A screenshot from one of the Pizzagate videos focusing on de Dionyso.

Furthermore, the conspiracy theorists had also targeted some friends and fellow artists of de Dionyso who had played in Comet Ping Pong—in particular three women whose bands had played the venue. De Dionyso said the shit that he went through was nothing compared to what happened to these women. The three were doxxed by the trolls and inundated with extremely graphic and very specific rape threats. It was, as de Dionyso explained, a "very motivating factor to hit the horn very loud."

Shortly after the shooting, De Dionyso fired back at the trolls by coming out very publicly about his experience and creating the most politicized art of his career. De Dionyso said his politics haven't changed that much due to this experience but they have started influencing his art to a much larger extent. After this politicized shift something unexpected happened, something he said "scared the hell out of the trolls"—de Dionyso started selling far more work than before all the pizzagate bullshit.

"If their intended effect was to provoke intimidation or to make me stop making art or to make me afraid or something, they were actually doing me an enormous favour—the opposite effect was happening," said de Dionyso.
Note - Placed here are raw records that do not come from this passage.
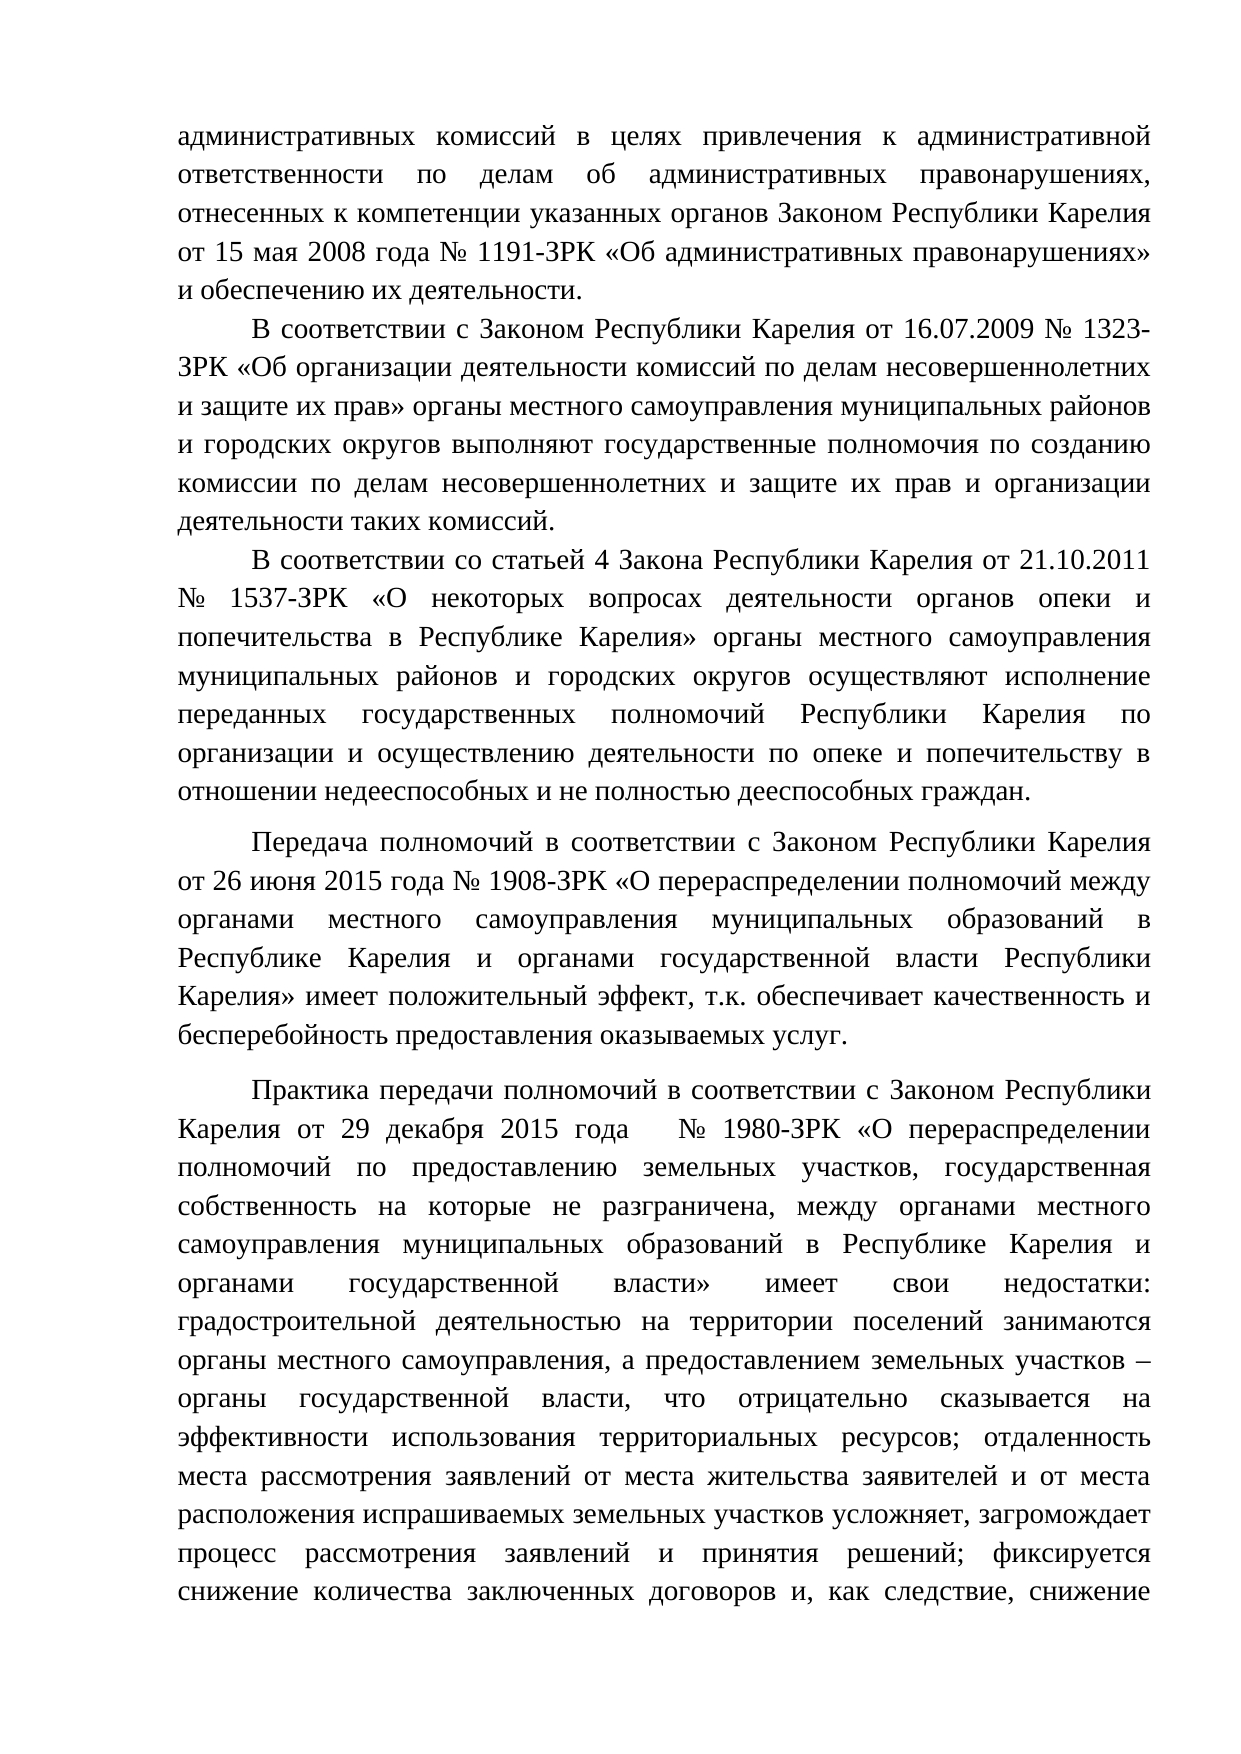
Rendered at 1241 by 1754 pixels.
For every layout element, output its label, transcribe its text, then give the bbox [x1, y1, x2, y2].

list В соответствии с Законом Республики Карелия от 16.07.2009 № 1323-ЗРК «Об организации деятельности комиссий по делам несовершеннолетних и защите их прав» органы местного самоуправления муниципальных районов и городских округов выполняют государственные полномочия по созданию комиссии по делам несовершеннолетних и защите их прав и организации деятельности таких комиссий. [177, 311, 1152, 537]
list В соответствии со статьей 4 Закона Республики Карелия от 21.10.2011 № 1537-ЗРК «О некоторых вопросах деятельности органов опеки и попечительства в Республике Карелия» органы местного самоуправления муниципальных районов и городских округов осуществляют исполнение переданных государственных полномочий Республики Карелия по организации и осуществлению деятельности по опеке и попечительству в отношении недееспособных и не полностью дееспособных граждан. [177, 542, 1152, 807]
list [177, 118, 1152, 306]
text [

So, for a multitude of reasons, de Dionyso isn't backing down.

That's why last week he took to the stage for the secret show at Comet Ping Pong, the place this all began, readied himself and looked out of his audience—some of which were other artists targeted by pizzagate—and lifted his saxophone to his lips.

From that stage, next to the wall that used to hold his mural, Arrington de Dionyso played a sweet fuck you to the alt-right.